Overview
Myocarditis is the acute or chronic inflammation of the myocardium. Continued inflammation and destruction of the myocardium can lead to dilated cardiomyopathy. It is a diagnosis that should be considered in younger patients with chest pain.
Epidemiology
- Seen more in younger people (<50) but can affect all age groups
- Incidence is slightly higher in men
Causes
- Viral infection
- The most common cause – coxsackievirus, adenovirus, parvovirus B19, enteroviruses, HIV, Epstein-Barr Virus, hepatitis A, and hepatitis C
- Bacterial infection:
- Diphtheria, syphilis, tuberculosis, Lyme disease, leptospirosis
- Fungal infection
- Candida species, Aspergillus
- Protozoal infection
- Chagas’ disease, toxoplasmosis, malaria
- Autoimmune causes:
- Drugs:
- Ethanol, doxorubicin, lithium, cocaine, cyclophosphamide
Presentation
The presentation can vary from asymptomatic with ECG changes to fulminant heart failure, arrhythmias, and cardiac arrest. Common presentations are:
- There is often a history of a viral infection 2-3 weeks prior
- Chest pain
- Dyspnoea
- Orthopnoea
- Syncope
- Fatigue
- Palpitations
- May have soft S1
- May have S3 or S4 gallop
Differential Diagnoses
Pericarditis
- Both present very similarly and it can be difficult to tell them apart
- Symptoms of heart failure suggest myocarditis
- Echocardiography shows left ventricular (LV) dysfunction in myocarditis but not pericarditis
Takotsubo cardiomyopathy
- Both present very similarly and it can be difficult to tell them apart
- There may be a history of an acute emotional or physical stressor within the 2 weeks prior
Acute coronary syndrome
- Patients tend to be older
- Patients tend to have risk factors for atherosclerotic disease
Investigations
All patients
- 12-lead ECG:
- May show non-specific ST and T-wave changes such as ST elevation and ST depression
- Chest x-ray:
- Ordered in any patient with shortness of breath
- May show pulmonary infiltrates if myocardial-induced heart failure develops
- Cardiac troponins:
- May be elevated
- To screen for myocardial infarction
- NT-proBNP:
- May be elevated if myocarditis-induced heart failure develops
- Echocardiogram:
- Shows global and regional LV motion abnormalities and dilation
Management
All patients
Management involves treating the underlying cause and is supportive if patients have no signs of LV dysfunction. Corticosteroids may be used if there is an underlying autoimmune aetiology.
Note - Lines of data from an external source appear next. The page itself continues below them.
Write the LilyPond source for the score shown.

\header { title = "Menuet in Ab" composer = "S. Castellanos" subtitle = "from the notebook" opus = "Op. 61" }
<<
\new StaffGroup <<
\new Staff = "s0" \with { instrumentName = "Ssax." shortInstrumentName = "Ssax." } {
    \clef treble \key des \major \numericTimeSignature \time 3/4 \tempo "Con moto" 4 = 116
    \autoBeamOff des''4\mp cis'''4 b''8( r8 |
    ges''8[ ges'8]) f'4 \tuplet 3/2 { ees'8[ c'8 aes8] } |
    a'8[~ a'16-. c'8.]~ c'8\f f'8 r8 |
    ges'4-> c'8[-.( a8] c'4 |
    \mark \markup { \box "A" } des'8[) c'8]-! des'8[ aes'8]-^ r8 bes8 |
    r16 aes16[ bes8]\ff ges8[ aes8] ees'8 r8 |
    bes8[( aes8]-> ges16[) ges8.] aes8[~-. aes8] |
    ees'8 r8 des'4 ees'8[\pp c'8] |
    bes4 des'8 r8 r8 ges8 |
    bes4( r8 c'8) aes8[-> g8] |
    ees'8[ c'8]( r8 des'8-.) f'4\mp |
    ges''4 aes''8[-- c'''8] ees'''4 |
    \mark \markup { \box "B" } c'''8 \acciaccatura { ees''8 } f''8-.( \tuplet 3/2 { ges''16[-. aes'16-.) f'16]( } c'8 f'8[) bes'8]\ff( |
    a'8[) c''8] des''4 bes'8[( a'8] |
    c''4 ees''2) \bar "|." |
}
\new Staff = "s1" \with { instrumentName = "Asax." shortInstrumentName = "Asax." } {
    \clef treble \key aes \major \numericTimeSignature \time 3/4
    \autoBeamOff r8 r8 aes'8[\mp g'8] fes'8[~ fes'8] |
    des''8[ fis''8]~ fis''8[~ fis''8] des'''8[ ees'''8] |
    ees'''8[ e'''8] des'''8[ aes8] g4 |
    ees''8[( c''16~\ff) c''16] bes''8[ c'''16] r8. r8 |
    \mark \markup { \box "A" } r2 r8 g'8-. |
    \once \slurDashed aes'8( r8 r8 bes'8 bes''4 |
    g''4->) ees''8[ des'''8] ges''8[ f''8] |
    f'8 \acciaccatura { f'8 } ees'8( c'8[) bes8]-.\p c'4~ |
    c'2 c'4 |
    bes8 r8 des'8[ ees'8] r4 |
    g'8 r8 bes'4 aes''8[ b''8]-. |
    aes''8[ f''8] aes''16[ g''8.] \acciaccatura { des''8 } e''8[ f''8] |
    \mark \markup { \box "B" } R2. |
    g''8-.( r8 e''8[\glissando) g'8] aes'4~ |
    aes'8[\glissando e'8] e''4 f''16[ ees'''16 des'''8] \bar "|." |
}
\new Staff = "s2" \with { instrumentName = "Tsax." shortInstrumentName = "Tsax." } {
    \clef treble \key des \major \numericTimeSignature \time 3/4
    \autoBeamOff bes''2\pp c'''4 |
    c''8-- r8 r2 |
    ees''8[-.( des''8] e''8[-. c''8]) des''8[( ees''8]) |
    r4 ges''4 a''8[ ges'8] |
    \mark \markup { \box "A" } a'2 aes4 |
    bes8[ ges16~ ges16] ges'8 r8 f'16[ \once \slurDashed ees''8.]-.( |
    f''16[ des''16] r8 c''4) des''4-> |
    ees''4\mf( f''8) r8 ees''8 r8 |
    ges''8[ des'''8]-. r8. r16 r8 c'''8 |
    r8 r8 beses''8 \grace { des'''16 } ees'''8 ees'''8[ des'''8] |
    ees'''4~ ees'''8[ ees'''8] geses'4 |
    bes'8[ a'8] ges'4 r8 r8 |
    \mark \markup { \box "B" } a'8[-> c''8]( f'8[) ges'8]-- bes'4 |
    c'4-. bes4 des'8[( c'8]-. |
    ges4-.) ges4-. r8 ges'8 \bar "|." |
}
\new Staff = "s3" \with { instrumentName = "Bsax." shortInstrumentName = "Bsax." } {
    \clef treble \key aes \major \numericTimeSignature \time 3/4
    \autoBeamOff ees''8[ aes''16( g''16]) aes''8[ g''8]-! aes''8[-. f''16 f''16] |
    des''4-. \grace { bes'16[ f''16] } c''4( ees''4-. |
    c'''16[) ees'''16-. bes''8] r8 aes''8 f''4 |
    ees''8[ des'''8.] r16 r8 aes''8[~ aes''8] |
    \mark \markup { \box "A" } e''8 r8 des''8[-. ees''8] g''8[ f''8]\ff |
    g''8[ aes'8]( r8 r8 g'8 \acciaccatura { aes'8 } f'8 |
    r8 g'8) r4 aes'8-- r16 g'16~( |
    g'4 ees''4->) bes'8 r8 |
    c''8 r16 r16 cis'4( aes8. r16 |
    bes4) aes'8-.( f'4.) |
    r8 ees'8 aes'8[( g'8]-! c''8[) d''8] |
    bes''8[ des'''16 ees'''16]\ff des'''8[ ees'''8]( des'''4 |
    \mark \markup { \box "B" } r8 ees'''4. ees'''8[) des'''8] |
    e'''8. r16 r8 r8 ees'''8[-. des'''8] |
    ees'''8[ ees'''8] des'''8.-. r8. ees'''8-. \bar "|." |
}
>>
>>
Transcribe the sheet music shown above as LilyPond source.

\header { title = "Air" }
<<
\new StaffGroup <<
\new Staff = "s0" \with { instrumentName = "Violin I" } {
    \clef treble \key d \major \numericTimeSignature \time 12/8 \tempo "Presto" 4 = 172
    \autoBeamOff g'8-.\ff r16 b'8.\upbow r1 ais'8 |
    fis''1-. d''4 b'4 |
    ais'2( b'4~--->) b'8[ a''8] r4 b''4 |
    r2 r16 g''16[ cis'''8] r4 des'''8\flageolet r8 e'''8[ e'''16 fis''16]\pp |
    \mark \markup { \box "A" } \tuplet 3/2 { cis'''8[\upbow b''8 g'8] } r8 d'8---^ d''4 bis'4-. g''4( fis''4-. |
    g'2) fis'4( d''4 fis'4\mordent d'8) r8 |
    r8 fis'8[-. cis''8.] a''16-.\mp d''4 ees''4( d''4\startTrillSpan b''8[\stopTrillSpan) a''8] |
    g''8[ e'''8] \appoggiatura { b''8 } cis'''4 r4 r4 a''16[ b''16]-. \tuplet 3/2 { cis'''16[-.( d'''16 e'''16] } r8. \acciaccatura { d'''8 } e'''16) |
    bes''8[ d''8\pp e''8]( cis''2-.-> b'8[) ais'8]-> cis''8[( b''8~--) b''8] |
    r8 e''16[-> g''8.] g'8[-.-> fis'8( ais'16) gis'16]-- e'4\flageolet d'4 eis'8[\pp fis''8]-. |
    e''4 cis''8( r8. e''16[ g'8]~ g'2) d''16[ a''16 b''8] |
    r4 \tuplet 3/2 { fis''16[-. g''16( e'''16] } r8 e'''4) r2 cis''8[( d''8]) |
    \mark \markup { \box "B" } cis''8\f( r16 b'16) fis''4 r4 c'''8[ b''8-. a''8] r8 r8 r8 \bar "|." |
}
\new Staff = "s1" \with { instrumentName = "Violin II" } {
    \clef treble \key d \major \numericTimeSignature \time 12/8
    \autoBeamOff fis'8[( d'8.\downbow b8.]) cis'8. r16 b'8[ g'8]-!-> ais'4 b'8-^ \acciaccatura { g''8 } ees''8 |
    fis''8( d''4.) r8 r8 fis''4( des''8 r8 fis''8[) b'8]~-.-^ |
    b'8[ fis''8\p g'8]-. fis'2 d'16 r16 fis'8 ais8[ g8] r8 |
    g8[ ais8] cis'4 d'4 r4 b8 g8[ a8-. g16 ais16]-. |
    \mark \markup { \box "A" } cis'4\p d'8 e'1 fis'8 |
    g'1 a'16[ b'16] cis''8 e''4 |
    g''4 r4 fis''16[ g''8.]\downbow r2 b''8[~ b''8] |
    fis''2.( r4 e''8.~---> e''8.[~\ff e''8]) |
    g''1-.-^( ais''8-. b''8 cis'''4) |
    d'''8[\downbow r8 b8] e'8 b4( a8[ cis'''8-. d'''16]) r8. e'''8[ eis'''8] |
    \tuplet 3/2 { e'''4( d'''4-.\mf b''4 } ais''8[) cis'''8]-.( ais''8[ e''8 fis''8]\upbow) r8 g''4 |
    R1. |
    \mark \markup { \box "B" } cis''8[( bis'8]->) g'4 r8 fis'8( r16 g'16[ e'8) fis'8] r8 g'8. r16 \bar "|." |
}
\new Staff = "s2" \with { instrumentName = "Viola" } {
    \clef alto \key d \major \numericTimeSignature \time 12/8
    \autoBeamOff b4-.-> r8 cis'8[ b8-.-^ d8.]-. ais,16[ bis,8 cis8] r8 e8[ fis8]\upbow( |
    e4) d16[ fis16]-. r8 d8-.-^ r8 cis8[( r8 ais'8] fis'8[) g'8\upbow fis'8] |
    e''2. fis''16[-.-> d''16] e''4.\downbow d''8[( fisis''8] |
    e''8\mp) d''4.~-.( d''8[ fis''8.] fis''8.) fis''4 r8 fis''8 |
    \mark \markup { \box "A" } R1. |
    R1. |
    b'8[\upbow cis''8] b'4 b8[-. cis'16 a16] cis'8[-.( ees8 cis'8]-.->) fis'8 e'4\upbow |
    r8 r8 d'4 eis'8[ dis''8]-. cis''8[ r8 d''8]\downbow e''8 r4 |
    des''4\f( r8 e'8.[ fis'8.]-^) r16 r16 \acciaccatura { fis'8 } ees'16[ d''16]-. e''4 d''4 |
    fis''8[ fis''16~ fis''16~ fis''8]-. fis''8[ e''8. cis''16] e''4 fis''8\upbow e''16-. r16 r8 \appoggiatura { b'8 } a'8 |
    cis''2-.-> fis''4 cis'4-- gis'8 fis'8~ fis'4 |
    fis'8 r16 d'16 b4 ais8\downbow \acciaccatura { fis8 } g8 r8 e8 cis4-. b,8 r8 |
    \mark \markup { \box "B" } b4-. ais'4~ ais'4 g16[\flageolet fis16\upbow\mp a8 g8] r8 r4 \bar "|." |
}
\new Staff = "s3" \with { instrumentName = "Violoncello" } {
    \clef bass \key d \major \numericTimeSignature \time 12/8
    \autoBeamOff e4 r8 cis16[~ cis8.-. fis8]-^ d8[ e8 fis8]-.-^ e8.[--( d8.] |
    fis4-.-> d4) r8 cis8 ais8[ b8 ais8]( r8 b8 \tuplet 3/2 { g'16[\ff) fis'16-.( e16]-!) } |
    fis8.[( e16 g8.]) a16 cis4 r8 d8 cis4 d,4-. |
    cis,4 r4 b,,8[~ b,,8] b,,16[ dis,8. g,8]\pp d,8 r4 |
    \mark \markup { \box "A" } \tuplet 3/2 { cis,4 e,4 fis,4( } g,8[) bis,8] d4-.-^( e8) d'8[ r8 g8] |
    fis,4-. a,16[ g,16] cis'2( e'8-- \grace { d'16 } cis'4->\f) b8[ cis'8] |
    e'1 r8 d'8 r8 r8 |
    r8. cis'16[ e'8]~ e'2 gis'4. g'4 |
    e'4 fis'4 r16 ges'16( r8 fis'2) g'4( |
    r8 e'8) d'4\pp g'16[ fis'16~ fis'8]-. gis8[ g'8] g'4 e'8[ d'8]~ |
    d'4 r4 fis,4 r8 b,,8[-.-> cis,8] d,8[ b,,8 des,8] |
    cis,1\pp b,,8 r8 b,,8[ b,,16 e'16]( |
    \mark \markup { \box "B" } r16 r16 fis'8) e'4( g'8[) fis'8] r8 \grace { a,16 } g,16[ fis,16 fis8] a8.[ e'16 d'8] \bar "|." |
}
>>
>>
If LV dysfunction develops, patients are given heart failure treatment.
Complications
- Arrhythmia e.g. atrial fibrillation or ventricular tachyarrhythmia
- Dilated cardiomyopathy
- Patients should be treated with standard heart failure therapies and referred to a heart failure specialist
- Sudden cardiac death
Prognosis
- The prognosis depends on the patient’s presentation, the LV ejection fraction, and pulmonary artery pressure.